For some years after 1901, there was only two strong families around Lost Man's. Richard Hamilton and his boys lived on Hog Key, Wood Key, north of Lost Man's River, that was one clan; and Old Man James Hamilton and his sons Frank, Lewis, and Jesse was on Lost Man's Beach, south of the river mouth, that was the other. Henry Thompson was married in with the James Hamiltons there at South Lost Man's. He was Watson's friend, and the Richard Hamiltons got friendly with Watson, too, took pains to keep it that way.

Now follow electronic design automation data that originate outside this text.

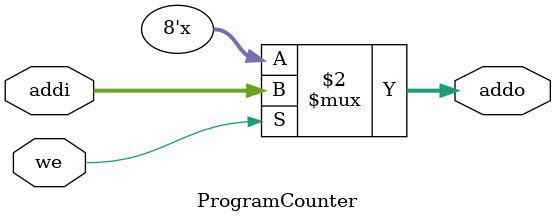
<source format=v>
module ProgramCounter (
    input [7:0] addi,
	input we,
    output reg [7:0] addo 
);

always@(*) begin
	if (we) begin 
		addo <= addi;
	end
end

endmodule
</source>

Henry Thompson done some farming and some fishing, too, helped Old Man James and his youngest, Jesse, build a pretty fair shell road back in there to that old Calusa mound we called Royal Palm Hammock. Big grove of royal palms on there then, and grubbing out them palms paid for the work. Hamiltons claimed they aimed to farm, cause wherever royal palms raise above the mangrove, there is pretty sure to be a good high mound, with good black soil, but I don't believe that was the only reason. Seemed kind of funny that big mound were so far back in from the water, like them oldtime Injuns was trying to hide it. Old Chevelier had got everybody thinking about buried treasure, what with Bill Collier's finds up there at Marco, and Old Juan Gomez's tales out on Panther Key. I do know Henry Short got a bad case of it. Henry's dream was to strike treasure and get away somewhere, though I'm damned if I know where a nigra could escape to, back in them days.
Headed down around Shark River, we used to see them beautiful royal palms all along there back of Lost Man's Beach. That shell ridge must been five miles long, probably still is. All them fine trees along that coast are gone today, don't see a one. Nobody will miss 'em that never seen 'em there, I reckon.